I’ve never been to Alaska. I don’t suppose I shall ever do so. However, one part of it has always seemed a bit special to me, and that is Mount McKinley. This is for two simple reasons – the first book I ever read to myself was a book on mountaineers, with stirring if simply written tales of Whymper, Mallory, Irvine, Tenzing and Hilary. Mount McKinley was among the mountains covered, though I cannot remember who the mountaineer was. The second, leading on from the first, was a triumph at school when I won some geography quiz by knowing the name of North America’s highest mountain, much to the befuddlement of the geography teacher. A petty memory, but we must treasure what we have.

Now Mount McKinley is in the news, because President Obama has listened to the pleadings from native Alaskans to have the mountain renamed Denali, its original name, rather than being named after an American president who never visited Alaska and whose only connection with the place was a political interest in the gold standard, which tied him in some way to the Klondike gold rush.
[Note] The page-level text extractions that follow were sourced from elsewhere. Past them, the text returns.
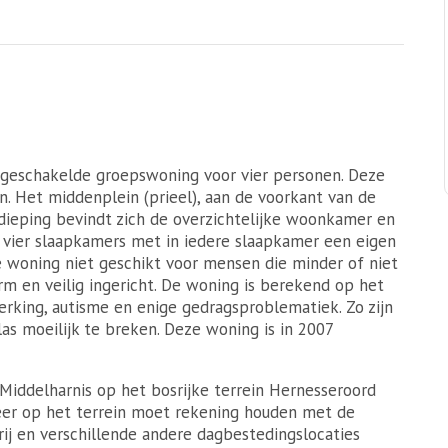
 geschakelde groepswoning voor vier personen. Deze
. Het middenplein (prieel), aan de voorkant van de
dieping bevindt zich de overzichtelijke woonkamer en
n vier slaapkamers met in iedere slaapkamer een eigen
 woning niet geschikt voor mensen die minder of niet
arm en veilig ingericht. De woning is berekend op het
rking, autisme en enige gedragsproblematiek. Zo zijn
as moeilijk te breken. Deze woning is in 2007
Middelharnis op het bosrijke terrein Hernesseroord
er op het terrein moet rekening houden met de
rij en verschillende andere dagbestedingslocaties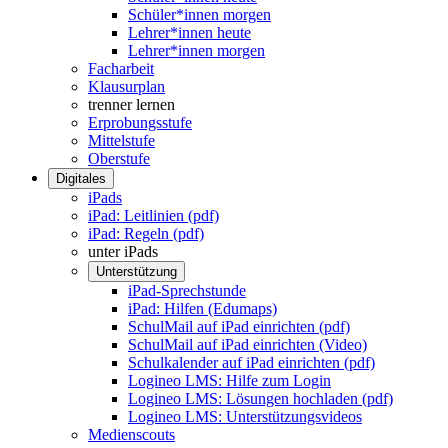
Schüler*innen morgen
Lehrer*innen heute
Lehrer*innen morgen
Facharbeit
Klausurplan
trenner lernen
Erprobungsstufe
Mittelstufe
Oberstufe
Digitales
iPads
iPad: Leitlinien (pdf)
iPad: Regeln (pdf)
unter iPads
Unterstützung
iPad-Sprechstunde
iPad: Hilfen (Edumaps)
SchulMail auf iPad einrichten (pdf)
SchulMail auf iPad einrichten (Video)
Schulkalender auf iPad einrichten (pdf)
Logineo LMS: Hilfe zum Login
Logineo LMS: Lösungen hochladen (pdf)
Logineo LMS: Unterstützungsvideos
Medienscouts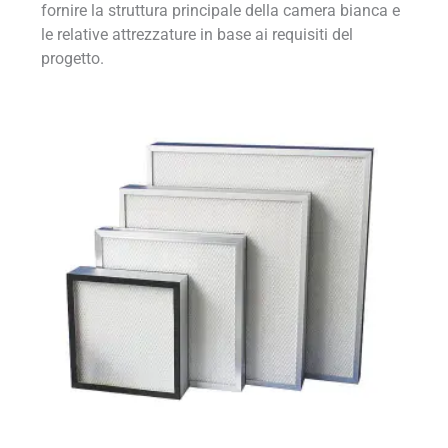
fornire la struttura principale della camera bianca e
le relative attrezzature in base ai requisiti del
progetto.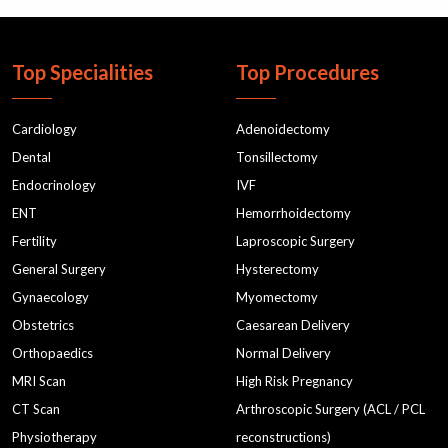
Top Specialities
Top Procedures
Cardiology
Adenoidectomy
Dental
Tonsillectomy
Endocrinology
IVF
ENT
Hemorrhoidectomy
Fertility
Laproscopic Surgery
General Surgery
Hysterectomy
Gynaecology
Myomectomy
Obstetrics
Caesarean Delivery
Orthopaedics
Normal Delivery
MRI Scan
High Risk Pregnancy
CT Scan
Arthroscopic Surgery (ACL / PCL
Physiotherapy
reconstructions)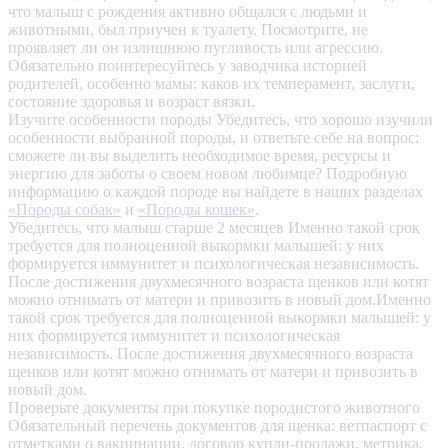
что малыш с рождения активно общался с людьми и
животными, был приучен к туалету. Посмотрите, не
проявляет ли он излишнюю пугливость или агрессию.
Обязательно поинтересуйтесь у заводчика историей
родителей, особенно мамы: каков их темперамент, заслуги,
состояние здоровья и возраст вязки.
Изучите особенности породы
Убедитесь, что хорошо изучили
особенности выбранной породы, и ответьте себе на вопрос:
сможете ли вы выделить необходимое время, ресурсы и
энергию для заботы о своем новом любимце? Подробную
информацию о каждой породе вы найдете в наших разделах
«Породы собак»
и
«Породы кошек»
.
Убедитесь, что малыш старше 2 месяцев
Именно такой срок
требуется для полноценной выкормки малышей: у них
формируется иммунитет и психологическая независимость.
После достижения двухмесячного возраста щенков или котят
можно отнимать от матери и привозить в новый дом.Именно
такой срок требуется для полноценной выкормки малышей: у
них формируется иммунитет и психологическая
независимость. После достижения двухмесячного возраста
щенков или котят можно отнимать от матери и привозить в
новый дом.
Проверьте документы при покупке породистого животного
Обязательный перечень документов для щенка: ветпаспорт с
отметками о вакцинации, договор купли-продажи, метрика,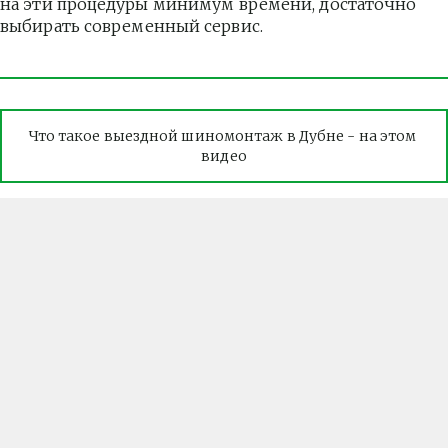
на эти процедуры минимум времени, достаточно 
выбирать современный сервис.
Что такое выездной шиномонтаж в Дубне - на этом 
видео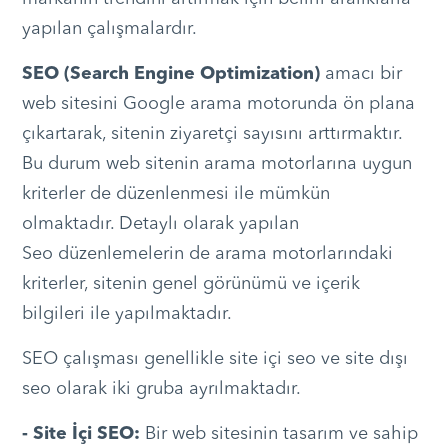
yapılan çalışmalardır.
SEO (Search Engine Optimization)
amacı bir
web sitesini Google arama motorunda ön plana
çıkartarak, sitenin ziyaretçi sayısını arttırmaktır.
Bu durum web sitenin arama motorlarına uygun
kriterler de düzenlenmesi ile mümkün
olmaktadır. Detaylı olarak yapılan
Seo düzenlemelerin de arama motorlarındaki
kriterler, sitenin genel görünümü ve içerik
bilgileri ile yapılmaktadır.
SEO çalışması genellikle site içi seo ve site dışı
seo olarak iki gruba ayrılmaktadır.
- Site İçi SEO:
Bir web sitesinin tasarım ve sahip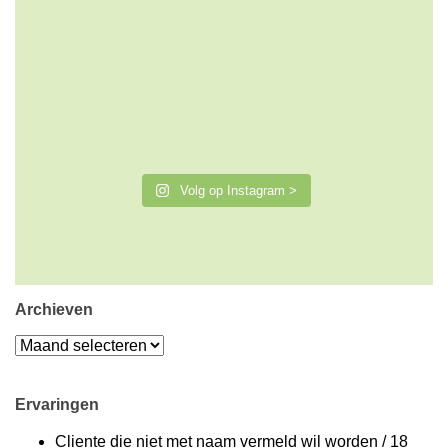
Volg op Instagram >
Archieven
Archieven
Ervaringen
Cliente die niet met naam vermeld wil worden
/
18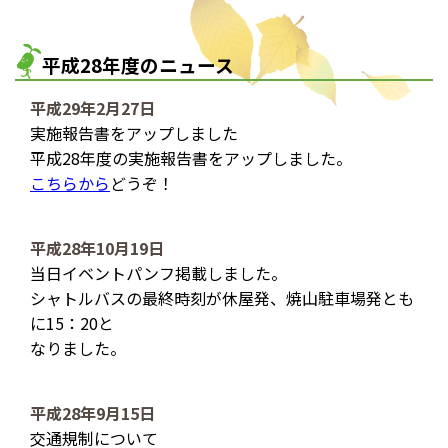
平成28年度のニュース
平成29年2月27日
実施報告書をアップしました
平成28年度の実施報告書をアップしました。
こちらから
どうぞ！
平成28年10月19日
当日イベントパンフ掲載しました。
シャトルバスの最終時刻が休屋発、焼山駐車場発とも
に15：20と
なりました。
平成28年9月15日
交通規制について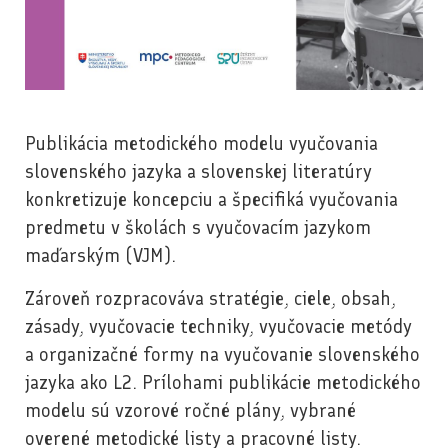
Publikácia metodického modelu vyučovania
slovenského jazyka a slovenskej literatúry
konkretizuje koncepciu a špecifiká vyučovania
predmetu v školách s vyučovacím jazykom
maďarským (VJM).
Zároveň rozpracováva stratégie, ciele, obsah,
zásady, vyučovacie techniky, vyučovacie metódy
a organizačné formy na vyučovanie slovenského
jazyka ako L2. Prílohami publikácie metodického
modelu sú vzorové ročné plány, vybrané
overené metodické listy a pracovné listy.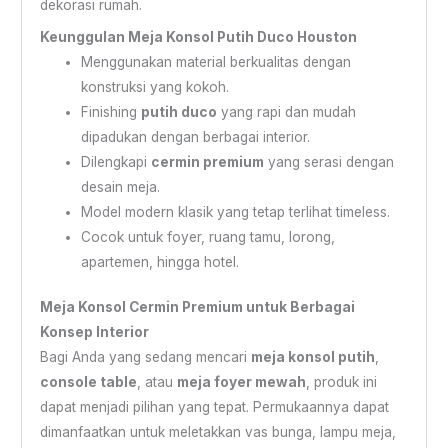
dekorasi rumah.
Keunggulan Meja Konsol Putih Duco Houston
Menggunakan material berkualitas dengan
konstruksi yang kokoh.
Finishing
putih duco
yang rapi dan mudah
dipadukan dengan berbagai interior.
Dilengkapi
cermin premium
yang serasi dengan
desain meja.
Model modern klasik yang tetap terlihat timeless.
Cocok untuk foyer, ruang tamu, lorong,
apartemen, hingga hotel.
Meja Konsol Cermin Premium untuk Berbagai
Konsep Interior
Bagi Anda yang sedang mencari
meja konsol putih
,
console table
, atau
meja foyer mewah
, produk ini
dapat menjadi pilihan yang tepat. Permukaannya dapat
dimanfaatkan untuk meletakkan vas bunga, lampu meja,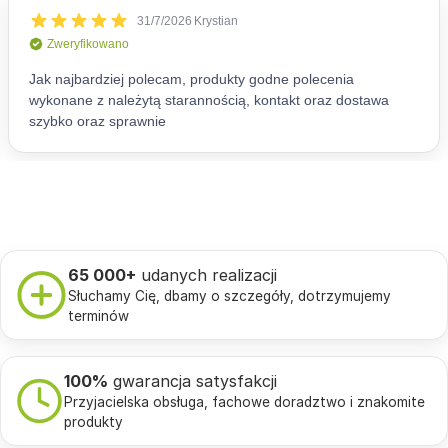
65 000+
udanych realizacji
Słuchamy Cię, dbamy o szczegóły, dotrzymujemy
terminów
100%
gwarancja satysfakcji
Przyjacielska obsługa, fachowe doradztwo i znakomite
produkty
This is great news, because names are powerful things. The question is, will things stop here? If we are keen to see the names of mountains returned to their rightful native nomenclature, then what about Mount Everest? Why is a mountain that straddles Nepal and Tibet named after a British geographical surveyor? It’s colonial arrogance of the grossest kind.

The problem will be that Mount Everest is known as Sagarmāthā in Nepal, and in Tibet as Chomolungma. In Alaska, the different native peoples agreed on a name that all accepted (and had been the official Alaskan state name since 1975), whereas one suspects that local passions would make the universally accepted renaming of Everest more of a challenge. Of course, the mountain is already accepted under those names by those respective local administrations – it’s just the rest of the world that sticks with the manly-sounding virtues of Everest. But if Peking could become Beijing, Bombay become Mumbai, Rhodesia become Zimbabwe, Ceylon become Sri Lanka, and Ayers Rock become Uluru, then it would not beyond the world’s collective imagination to accept Everest as Chomolungma (or Sagarmāthā). And then K2 as Chhogori. All the other great Himalayan peaks have local names, or most of them, so why these exceptions?

Names are powerful things. They confer power, cement ownership, affirm identity. And they are changeable, because ownership is never permanent. There is a touch of sentimentality about conferring ‘original’ names on places or cities in a post-colonial era, a confirmation of past orthodoxies and an unrewriting of history. The names may yet change again, as time changes – as Tibet’s current position as an autonomous region of China alone signifies. Because Denali did not have an original name; originally it had no name at all. Nothing has a name except that we assign one to it, in order that we are able to locate ourselves. Knowing that that lump of rock is Denali helps tell us where we are, and who we are, but where we will be no cartographer can tell. The mountain has stayed the same, but the maps in every sense will always have to change.